Tackling the Data Heterogeneity in Asynchronous Federated Learning with Cached Update Calibration

Authors: Yujia Wang, Yuanpu Cao, Jingcheng Wu, Ruoyu Chen, Jinghui Chen

ICLR 2024 | Conference PDF | Archive PDF | Plain Text | LLM Run Details

Reproducibility Variable Result LLM Response
Research Type Experimental Through the theoretical convergence analysis of one representative asynchronous federated learning algorithm under standard nonconvex stochastic settings, we show that the asynchronous delay can largely slow down the convergence, especially with high data heterogeneity. To further improve the convergence of asynchronous federated learning under heterogeneous data distributions, we propose a novel asynchronous federated learning method with a cached update calibration. Specifically, we let the server cache the latest update for each client and reuse these variables for calibrating the global update at each round.

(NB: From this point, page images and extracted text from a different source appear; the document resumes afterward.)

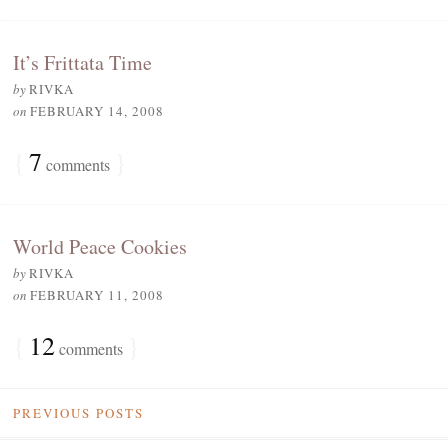
It’s Frittata Time
by
RIVKA
on
FEBRUARY 14, 2008
{
7
}
comments
World Peace Cookies
by
RIVKA
on
FEBRUARY 11, 2008
{
12
}
comments
PREVIOUS POSTS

We theoretically prove the convergence acceleration for our proposed method under nonconvex stochastic settings. Extensive experiments on several vision and language tasks demonstrate our superior performances compared to other asynchronous federated learning baselines.
Researcher Affiliation Academia Yujia Wang1, Yuanpu Cao1, Jingcheng Wu2, Ruoyu Chen2, Jinghui Chen1 1The Pennsylvania State University 2Carnegie Mellon University {yjw5427, ymc5533}@psu.edu, {jingchew, ruoyuche}@andrew.cmu.edu, jzc5917@psu.edu
Pseudocode Yes Algorithm 1 Fed Buff without DP, Algorithm 2 Cached-Aided Asynchronous FL
Open Source Code No The paper does not provide a direct link to a code repository or an explicit statement about the public release of the code.
Open Datasets Yes For the vision tasks, we train the CIFAR-10 dataset with CNN (Wang & Ji, 2022) and Res Net-18 (He et al., 2016) models, and we also train CIFAR-100 (Krizhevsky et al., 2009) datasets with Res Net-18 model, and we provide various data sampling levels and client concurrency settings. For the language tasks, we conduct experiments on fine-tuning a pretrained Bert-base model (Devlin et al., 2018) on several datasets in GLUE benchmark (Wang et al., 2018).
Dataset Splits Yes We evaluate experiments on non-i.i.d. data distributions by a Dirichlet distribution partitioned strategy similar to (Wang et al., 2020a;b) with several parameters for both vision and language tasks.
Hardware Specification Yes All experiments in this paper are conducted on 4 NVIDIA RTX A6000 GPUs.
Software Dependencies No The paper mentions optimizers like SGD and AdamW but does not provide specific version numbers for these or other software libraries (e.g., PyTorch, TensorFlow).
Experiment Setup Yes For experiments on CIFAR-10 and CIFAR-100, the number of local training iterations K on each client is set to two local epochs (the amount of iteration depends on the amount of data for each client, and the batch size is set to 50 for all experiments by default). For local update, we use the SGD optimizer with a learning rate gridding from {0.001, 0.01, 0.1, 1} with momentum 0.9 and weight decay of 1e-4, and the global learning rate is gridding from {0.1, 1.0, 2.0} for all methods. We set a total of 100 clients in the network and the concurrency Mc = 20 if there is no further instructions, and we set the update accumulation amount M = 10 by default.